Franchising in India is at a very nascent stage. However, the industry is still growing with an annual growth rate of 30% with a market size of USD 7.2 billion. Amongst all the other advantages of buying a franchise, the most attractive offer that it gives to a prospective franchisee is its proven track record of success and the ease of becoming a business owner.
Due to the slightly higher success rate of franchise-owned businesses, aspiring entrepreneurs choose franchise-based companies and collaborate with them. However, it’s important for every prospective franchisee to consider some do’s and don’ts while buying a franchise.
Some Do’s before You Buy a Franchise
- Conduct Research about the Franchise before Investing: Before investing your precious money, it must be your first and foremost concern to conduct a thorough research about the company. There are different types of franchise and franchisors; not every franchise will be the one for you. Research about the brand and look for something that would be beneficial for you. After doing a thorough research about the brands, pick the one that offers you additional support and resources that you need.

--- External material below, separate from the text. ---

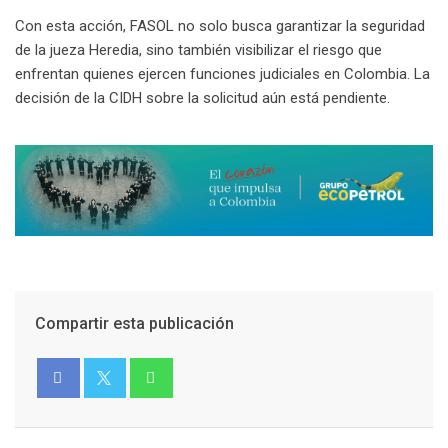
Con esta acción, FASOL no solo busca garantizar la seguridad
de la jueza Heredia, sino también visibilizar el riesgo que
enfrentan quienes ejercen funciones judiciales en Colombia. La
decisión de la CIDH sobre la solicitud aún está pendiente.
Compartir esta publicación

- Take Advantage of the Franchisor’s Resources: Once you choose a brand that suits your requirements and provides you with advantages and additional support, it’s time to take reap the benefits of that support. You can utilise the support that is being provided by the franchise. The proper utilisation of those resources should be one of the top priorities when it comes to being a franchisee. This way, you could bring productivity into the business.
Some Don’ts before Buying a Franchise
- Don’t Fool Your Franchisor in any way: The relationship between a franchisor and a franchisee should be laid on the foundation of truth and loyalty. Both the franchisor and the franchisee work as a team to achieve their respective goals together. So, there should not be any scope for ambiguity of any kind. Franchisors often help the franchisee in setting up the business – majorly financial support. So, in cases where you can afford to invest from your own side, don’t overburden the franchisor and don’t lie to them. It not only violates the relationship of the franchisor and franchisee, but also can ruin your image in the industry, which you cannot afford.
- Don’t Invest Every Penny in Establishing the Business: It’s important to note that a business constantly requires extra money so that it can be used in buying essential things such as inventory. While planning to become a franchisee, it’s essential to save some extra amount for the financial situation, apart from the franchising fees and initial investment.
Also, there is not a fixed time period in which a business might taste the success, so it’s better to keep a backup for the worst case scenario.